1813: It was May 27th, 1813 at Fort George, just off the shore of the Niagara River in present day Ontario. A large American Infantry of 4000 strong made its way across the river from the American Fort Niagara, gained from the British through Jay's Treaty of 1794. It was the middle of the War of 1812 and American forces were struggling to hold off the British invasion.
As the battle raged on, American troops overwhelmed their foes and pushed them into a retreat. Before they had a chance to fall back with all of their weaponry, the Americans took control of one of their cannons, a beautiful intricately carved 1760 Medium 12-pounder gun.
After its retrieval, it was engraved with the inscription "Taken at Fort George, Upper Canada, May 27, 1813," thus solidifying the American victory of the battle and serving as a trophy of the War of 1812.

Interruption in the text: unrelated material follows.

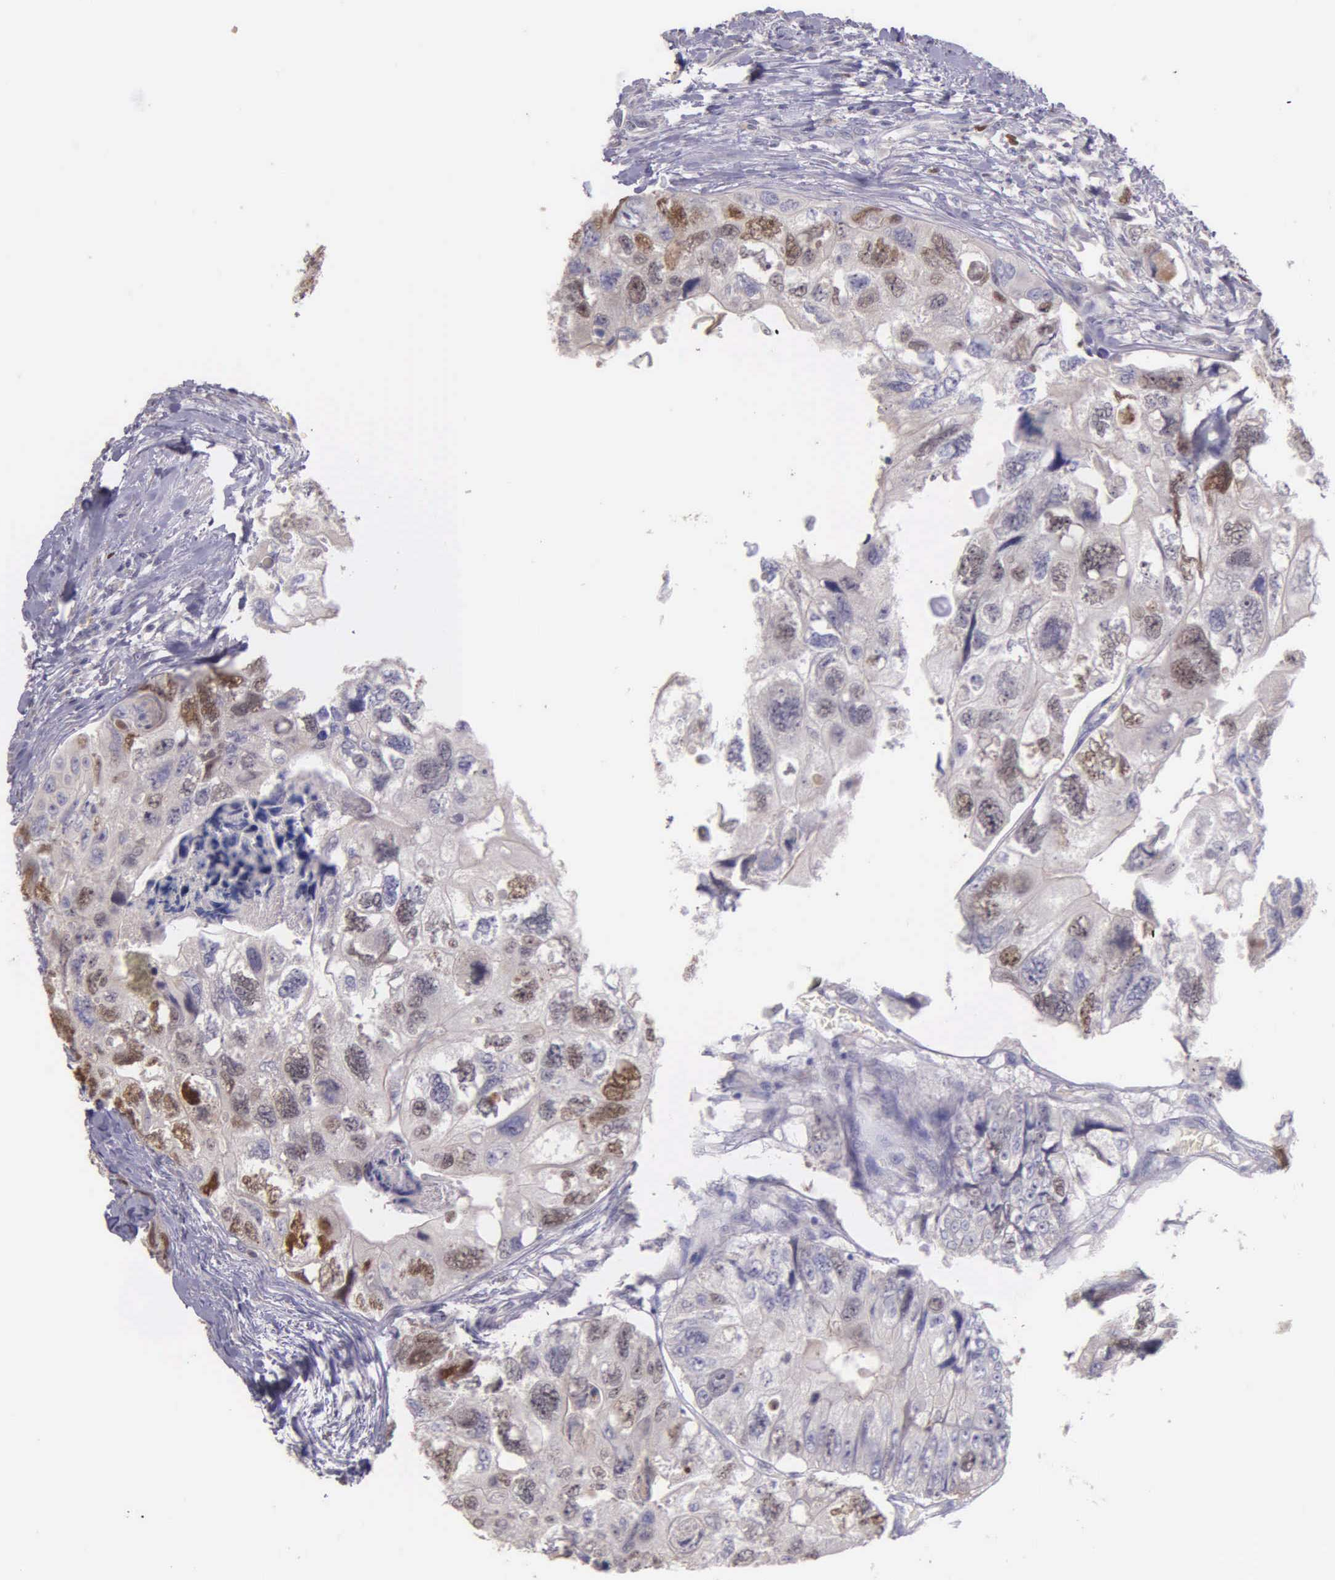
{"staining": {"intensity": "moderate", "quantity": "25%-75%", "location": "nuclear"}, "tissue": "colorectal cancer", "cell_type": "Tumor cells", "image_type": "cancer", "snomed": [{"axis": "morphology", "description": "Adenocarcinoma, NOS"}, {"axis": "topography", "description": "Rectum"}], "caption": "Immunohistochemistry of human adenocarcinoma (colorectal) exhibits medium levels of moderate nuclear positivity in approximately 25%-75% of tumor cells. The staining was performed using DAB to visualize the protein expression in brown, while the nuclei were stained in blue with hematoxylin (Magnification: 20x).", "gene": "MCM5", "patient": {"sex": "female", "age": 82}}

That cannon now sits in the main lobby of the Watervliet Arsenal Museum to in honor the rise of early America. The museum itself houses hundreds of military antiques that range from the War of 1812 through to modern war technology. In addition to the extensive gallery of the progression of military tech, the museum also houses a functional recreation of an early 20th century machine shop.
The museum is just one small part of the massive Watervliet Arsenal. It is a gargantuan conglomerate of buildings and factories that still manufacture cannons as well as other military weapon parts.
In 1887, the Arsenal was designated as America's "cannon factory" and has since been producing the artillery needed for our armed forces.